Amazon's new AI voice model can talk like a human
What's the story
Amazon has unveiled its latest generative AI model, Nova Sonic. The innovative tool is capable of taking voice inputs and generating natural-sounding speech.
According to Amazon, Nova Sonic competes with top-tier voice models from OpenAI and Google in terms of speed, speech recognition, and conversational quality.
The new model can be accessed via Bedrock, Amazon's developer platform for building enterprise AI applications.
Advanced technology
It outshines legacy AI voice models
Nova Sonic marks a major leap over AI voice models like those driving Amazon Alexa and Apple's Siri. Rohit Prasad, Amazon's Senior Vice President and Head Scientist of AGI, disclosed that elements of Nova Sonic are in use in Alexa+, Amazon's enhanced digital voice assistant.
Technical prowess
How does Nova Sonic work?
Prasad explained that Nova Sonic builds on Amazon's expertise in "large orchestration systems," the technical foundation of Alexa.
He emphasized that unlike other AI voice models, Nova Sonic excels at routing user requests to different APIs.
This way, it can calculate when it needs to fetch real-time information from the internet, parse a proprietary data source, or even take action in an external application - and use the appropriate tool for each task.
Benchmarking results
Performance in real-world scenarios
Amazon claims Nova Sonic is less susceptible to speech recognition problems than other AI voice models.
This means it can comprehend a user's intent even when they mumble, misspeak, or are in a noisy environment.
In the Multilingual LibriSpeech benchmark measuring speech recognition across languages and dialects, Nova Sonic had a word error rate (WER) of only 4.2% when averaged across English, French, Italian, German, and Spanish.
Comparison
Nova Sonic outperforms competitors in speed
In another benchmark that measured loud interactions with multiple participants (Augmented Multi Party Interaction), Amazon claims that Nova Sonic was 46.7% more accurate in terms of WER than OpenAI's GPT-4o-transcribe model.

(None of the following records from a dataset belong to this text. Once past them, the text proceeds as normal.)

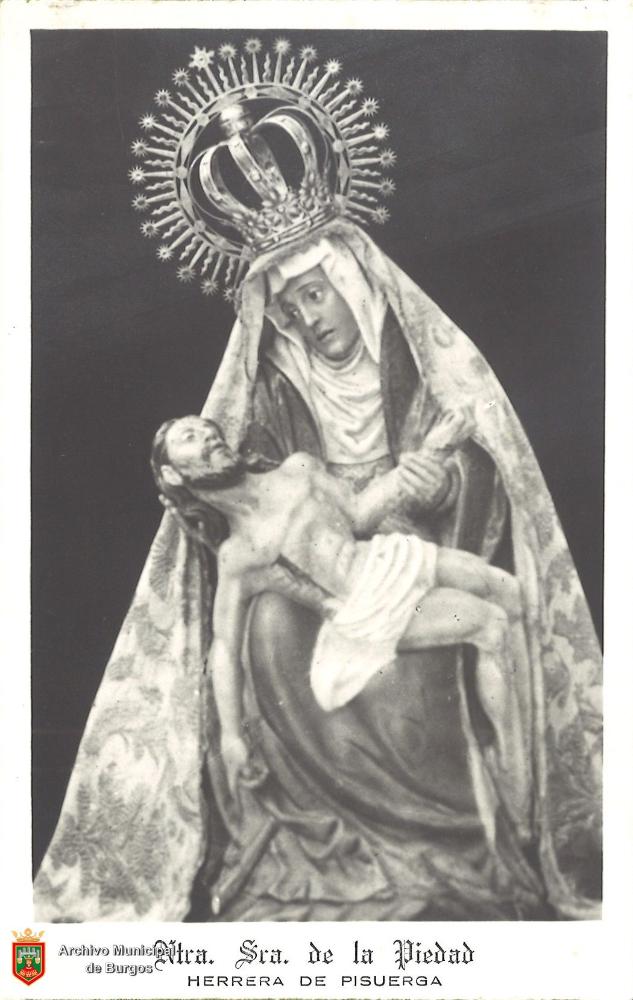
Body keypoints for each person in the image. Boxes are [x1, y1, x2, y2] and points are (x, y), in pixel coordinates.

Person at [34, 39, 601, 921]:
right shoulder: (269, 390)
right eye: (287, 307)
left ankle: (507, 836)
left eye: (315, 293)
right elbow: (262, 524)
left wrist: (443, 480)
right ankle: (333, 840)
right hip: (328, 565)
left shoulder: (416, 356)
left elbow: (484, 462)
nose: (306, 319)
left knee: (504, 604)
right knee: (270, 631)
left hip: (416, 535)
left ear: (348, 279)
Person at [152, 412, 530, 813]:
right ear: (174, 475)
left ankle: (535, 728)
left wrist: (434, 450)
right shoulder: (239, 554)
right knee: (491, 625)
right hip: (367, 609)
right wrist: (232, 736)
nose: (209, 435)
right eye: (190, 437)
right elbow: (226, 648)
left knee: (508, 590)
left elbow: (359, 513)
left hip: (381, 558)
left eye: (208, 429)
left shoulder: (298, 470)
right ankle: (513, 768)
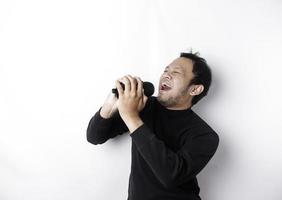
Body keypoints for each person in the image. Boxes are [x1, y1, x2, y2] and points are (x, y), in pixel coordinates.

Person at [86, 51, 219, 200]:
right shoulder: (144, 106)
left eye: (176, 72)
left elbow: (170, 176)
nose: (166, 75)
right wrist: (111, 102)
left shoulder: (205, 135)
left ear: (194, 89)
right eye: (166, 70)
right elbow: (94, 136)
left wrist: (131, 116)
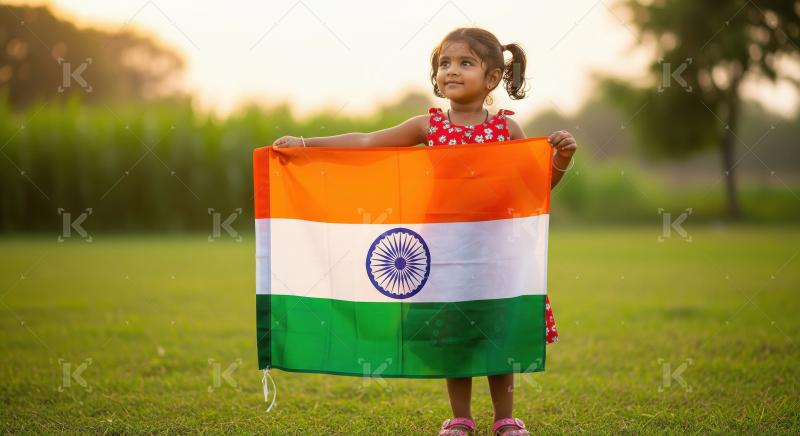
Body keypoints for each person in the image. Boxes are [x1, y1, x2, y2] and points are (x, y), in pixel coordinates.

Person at [272, 26, 577, 436]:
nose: (451, 70)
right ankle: (461, 418)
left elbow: (533, 192)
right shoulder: (428, 126)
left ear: (491, 78)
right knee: (454, 333)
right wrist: (307, 144)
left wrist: (560, 161)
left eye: (465, 62)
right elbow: (367, 142)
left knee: (494, 329)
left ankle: (505, 418)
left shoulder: (507, 131)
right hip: (444, 250)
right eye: (444, 63)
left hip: (496, 252)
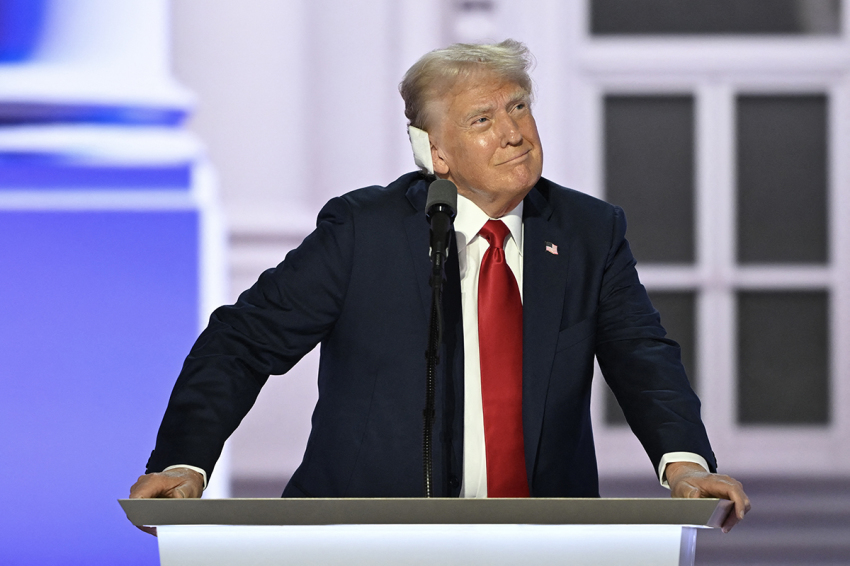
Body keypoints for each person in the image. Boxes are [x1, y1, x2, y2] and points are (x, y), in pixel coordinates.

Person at [131, 40, 750, 532]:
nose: (514, 131)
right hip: (365, 534)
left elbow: (644, 358)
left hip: (542, 537)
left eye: (518, 106)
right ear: (436, 154)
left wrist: (685, 464)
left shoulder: (588, 231)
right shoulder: (363, 232)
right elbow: (242, 341)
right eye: (483, 119)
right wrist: (185, 462)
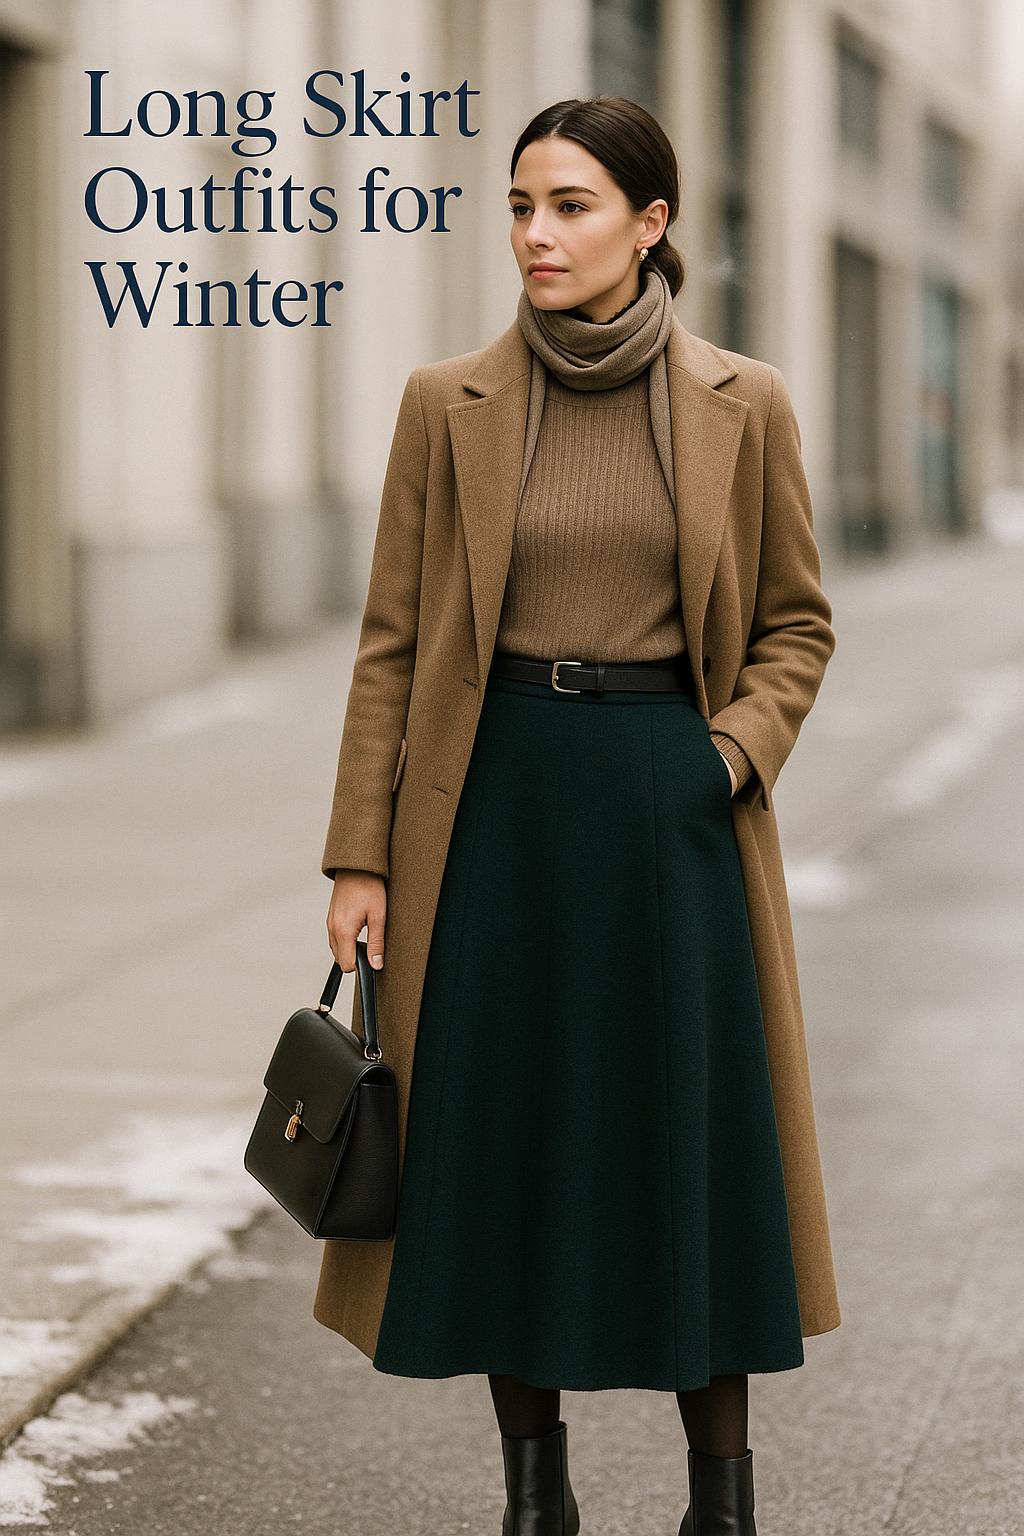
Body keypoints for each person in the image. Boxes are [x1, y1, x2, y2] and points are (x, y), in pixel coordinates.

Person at [319, 95, 842, 1536]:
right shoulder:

The new voice model also shows industry-leading speed, with an average perceived latency of 1.09 seconds.
This makes it faster than the GPT-4o model powering OpenAI's Realtime API, which responds in 1.18 seconds according to benchmarks by Artificial Analysis (an independent analyst of AI models and providers).
AGI strategy
Amazon's future AI plans
Prasad revealed Nova Sonic is part of Amazon's broader strategy to build artificial general intelligence (AGI) - "AI systems that can do anything a human can do on a computer."
He said Amazon wants to release more AI models capable of understanding different modalities, including picture, video, and voice data.